Saturday, January 05, 2013

"PROMISED LAND" NEEDS MORE PROMISE

By Chuck Graham, TucsonStage.com

Shades of “Erin Brockovich,” but with a guy in the title role and a clever twist at the end to discourage any copycat environmentalists who want to try the same tactics at home.

That’s a quick synopsis of “Promised Land,” which doesn’t have anything to do with Israel or anything biblical. Except maybe the part about all the plagues.

Steve Butler (Matt Damon) is making big money working for a large corporation that’s buying up mineral rights in folksy towns where fracking for natural gas has suddenly become a cynical business with lots of profit potential – at least for the mineral rights owner.
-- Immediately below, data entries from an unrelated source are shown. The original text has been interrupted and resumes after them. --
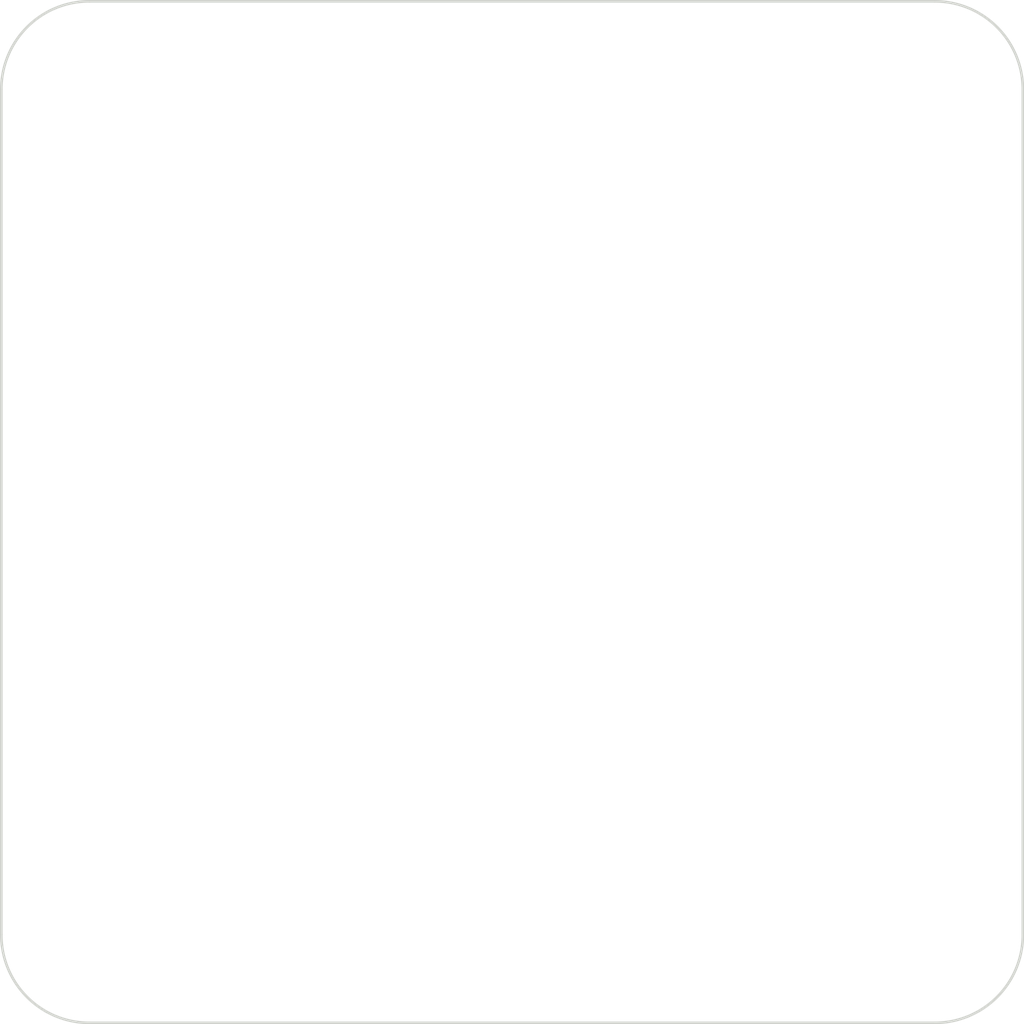
<source format=kicad_pcb>
(kicad_pcb (version 20171130) (host pcbnew 5.0.1-1.fc29)

  (general
    (thickness 1.6)
    (drawings 8)
    (tracks 0)
    (zones 0)
    (modules 5)
    (nets 1)
  )

  (page A4)
  (layers
    (0 F.Cu signal)
    (31 B.Cu signal)
    (32 B.Adhes user)
    (33 F.Adhes user)
    (34 B.Paste user)
    (35 F.Paste user)
    (36 B.SilkS user)
    (37 F.SilkS user)
    (38 B.Mask user)
    (39 F.Mask user)
    (40 Dwgs.User user)
    (41 Cmts.User user)
    (42 Eco1.User user)
    (43 Eco2.User user)
    (44 Edge.Cuts user)
    (45 Margin user)
    (46 B.CrtYd user)
    (47 F.CrtYd user)
    (48 B.Fab user)
    (49 F.Fab user)
  )

  (setup
    (last_trace_width 0.25)
    (trace_clearance 0.2)
    (zone_clearance 0.508)
    (zone_45_only no)
    (trace_min 0.2)
    (segment_width 0.2)
    (edge_width 0.15)
    (via_size 0.8)
    (via_drill 0.4)
    (via_min_size 0.4)
    (via_min_drill 0.3)
    (uvia_size 0.3)
    (uvia_drill 0.1)
    (uvias_allowed no)
    (uvia_min_size 0.2)
    (uvia_min_drill 0.1)
    (pcb_text_width 0.3)
    (pcb_text_size 1.5 1.5)
    (mod_edge_width 0.15)
    (mod_text_size 1 1)
    (mod_text_width 0.15)
    (pad_size 1.524 1.524)
    (pad_drill 0.762)
    (pad_to_mask_clearance 0.051)
    (solder_mask_min_width 0.25)
    (aux_axis_origin 0 0)
    (visible_elements FFFFFF7F)
    (pcbplotparams
      (layerselection 0x010fc_ffffffff)
      (usegerberextensions false)
      (usegerberattributes false)
      (usegerberadvancedattributes false)
      (creategerberjobfile false)
      (excludeedgelayer true)
      (linewidth 0.100000)
      (plotframeref false)
      (viasonmask false)
      (mode 1)
      (useauxorigin false)
      (hpglpennumber 1)
      (hpglpenspeed 20)
      (hpglpendiameter 15.000000)
      (psnegative false)
      (psa4output false)
      (plotreference true)
      (plotvalue true)
      (plotinvisibletext false)
      (padsonsilk false)
      (subtractmaskfromsilk false)
      (outputformat 1)
      (mirror false)
      (drillshape 1)
      (scaleselection 1)
      (outputdirectory ""))
  )

  (net 0 "")

  (net_class Default "This is the default net class."
    (clearance 0.2)
    (trace_width 0.25)
    (via_dia 0.8)
    (via_drill 0.4)
    (uvia_dia 0.3)
    (uvia_drill 0.1)
  )

  (module MountingHole:MountingHole_3.2mm_M3 locked (layer F.Cu) (tedit 5C0D1DC5) (tstamp 5C0D21EF)
    (at 146 96)
    (descr "Mounting Hole 3.2mm, no annular, M3")
    (tags "mounting hole 3.2mm no annular m3")
    (attr virtual)
    (fp_text reference REF** (at 0 -4.2) (layer F.SilkS) hide
      (effects (font (size 1 1) (thickness 0.15)))
    )
    (fp_text value MountingHole_3.2mm_M3 (at 0 4.2) (layer F.Fab) hide
      (effects (font (size 1 1) (thickness 0.15)))
    )
    (fp_text user %R (at 0.3 0) (layer F.Fab)
      (effects (font (size 1 1) (thickness 0.15)))
    )
    (fp_circle (center 0 0) (end 3.2 0) (layer Cmts.User) (width 0.15))
    (fp_circle (center 0 0) (end 3.45 0) (layer F.CrtYd) (width 0.05))
    (pad 1 np_thru_hole circle (at 0 0) (size 3.2 3.2) (drill 3.2) (layers *.Cu *.Mask))
  )

  (module MountingHole:MountingHole_3.2mm_M3 locked (layer F.Cu) (tedit 5C0D1DB6) (tstamp 5C0D2146)
    (at 122 120)
    (descr "Mounting Hole 3.2mm, no annular, M3")
    (tags "mounting hole 3.2mm no annular m3")
    (attr virtual)
    (fp_text reference REF** (at 0 -4.2) (layer F.SilkS) hide
      (effects (font (size 1 1) (thickness 0.15)))
    )
    (fp_text value MountingHole_3.2mm_M3 (at 0 4.2) (layer F.Fab) hide
      (effects (font (size 1 1) (thickness 0.15)))
    )
    (fp_circle (center 0 0) (end 3.45 0) (layer F.CrtYd) (width 0.05))
    (fp_circle (center 0 0) (end 3.2 0) (layer Cmts.User) (width 0.15))
    (fp_text user %R (at 0.3 0) (layer F.Fab)
      (effects (font (size 1 1) (thickness 0.15)))
    )
    (pad 1 np_thru_hole circle (at 0 0) (size 3.2 3.2) (drill 3.2) (layers *.Cu *.Mask))
  )

  (module MountingHole:MountingHole_3.2mm_M3 locked (layer F.Cu) (tedit 5C0D1DBD) (tstamp 5C0D2138)
    (at 170 120)
    (descr "Mounting Hole 3.2mm, no annular, M3")
    (tags "mounting hole 3.2mm no annular m3")
    (attr virtual)
    (fp_text reference REF** (at 0 -4.2) (layer F.SilkS) hide
      (effects (font (size 1 1) (thickness 0.15)))
    )
    (fp_text value MountingHole_3.2mm_M3 (at 0 4.2) (layer F.Fab) hide
      (effects (font (size 1 1) (thickness 0.15)))
    )
    (fp_text user %R (at 0.3 0) (layer F.Fab)
      (effects (font (size 1 1) (thickness 0.15)))
    )
    (fp_circle (center 0 0) (end 3.2 0) (layer Cmts.User) (width 0.15))
    (fp_circle (center 0 0) (end 3.45 0) (layer F.CrtYd) (width 0.05))
    (pad 1 np_thru_hole circle (at 0 0) (size 3.2 3.2) (drill 3.2) (layers *.Cu *.Mask))
  )

  (module MountingHole:MountingHole_3.2mm_M3 locked (layer F.Cu) (tedit 5C0D1DAD) (tstamp 5C0D2110)
    (at 122 72)
    (descr "Mounting Hole 3.2mm, no annular, M3")
    (tags "mounting hole 3.2mm no annular m3")
    (attr virtual)
    (fp_text reference REF** (at 0 -4.2) (layer F.SilkS) hide
      (effects (font (size 1 1) (thickness 0.15)))
    )
    (fp_text value MountingHole_3.2mm_M3 (at 0 4.2) (layer F.Fab) hide
      (effects (font (size 1 1) (thickness 0.15)))
    )
    (fp_circle (center 0 0) (end 3.45 0) (layer F.CrtYd) (width 0.05))
    (fp_circle (center 0 0) (end 3.2 0) (layer Cmts.User) (width 0.15))
    (fp_text user %R (at 0.3 0) (layer F.Fab)
      (effects (font (size 1 1) (thickness 0.15)))
    )
    (pad 1 np_thru_hole circle (at 0 0) (size 3.2 3.2) (drill 3.2) (layers *.Cu *.Mask))
  )

  (module MountingHole:MountingHole_3.2mm_M3 locked (layer F.Cu) (tedit 5C0D1DA2) (tstamp 5C0D211F)
    (at 170 72)
    (descr "Mounting Hole 3.2mm, no annular, M3")
    (tags "mounting hole 3.2mm no annular m3")
    (attr virtual)
    (fp_text reference REF** (at 0 -4.2) (layer F.SilkS) hide
      (effects (font (size 1 1) (thickness 0.15)))
    )
    (fp_text value MountingHole_3.2mm_M3 (at 0 4.2) (layer F.Fab) hide
      (effects (font (size 1 1) (thickness 0.15)))
    )
    (fp_circle (center 0 0) (end 3.45 0) (layer F.CrtYd) (width 0.05))
    (fp_circle (center 0 0) (end 3.2 0) (layer Cmts.User) (width 0.15))
    (fp_text user %R (at 0.3 0) (layer F.Fab)
      (effects (font (size 1 1) (thickness 0.15)))
    )
    (pad 1 np_thru_hole circle (at 0 0) (size 3.2 3.2) (drill 3.2) (layers *.Cu *.Mask))
  )

  (gr_arc (start 122 72) (end 122 67) (angle -90) (layer Edge.Cuts) (width 0.15))
  (gr_arc (start 122 120) (end 117 120) (angle -90) (layer Edge.Cuts) (width 0.15))
  (gr_arc (start 170 120) (end 170 125) (angle -90) (layer Edge.Cuts) (width 0.15))
  (gr_arc (start 170 72) (end 175 72) (angle -90) (layer Edge.Cuts) (width 0.15))
  (gr_line (start 117 120) (end 117 72) (layer Edge.Cuts) (width 0.15))
  (gr_line (start 170 125) (end 122 125) (layer Edge.Cuts) (width 0.15))
  (gr_line (start 175 72) (end 175 120) (layer Edge.Cuts) (width 0.15) (tstamp 5C0D2352))
  (gr_line (start 122 67) (end 170 67) (layer Edge.Cuts) (width 0.15))

)

</source>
Helping Steve erode his ethics and get richer is business partner Sue Thomason (Francis McDormand). Keeping her personal values outside her business values, she doesn’t feel the same moral concern for bilking unsophisticated farmers out of their mineral rights.

She’s just doing her job as best she can.

Coming in on a green horse is hippie-styled environmentalist Dustin Noble (John Krasinski) working hard to convince everyone not to sell any part of their property to Steve.

So the crux of this film directed by Gus Van Sant , on which its Academy Award hopes are hung, is whether or not Damon can deliver on the convictions of a bad man saved by his own good intentions.

Will he see the light before greed blinds him to America’s heartland need for family farms?

All the parts of this puzzle are charming, engaging and appealing.  Yet, something doesn’t click into focus.  The actors are too slick, the farms look too much like farm equipment calendars…something.

That corny karaoke scene didn’t help, either.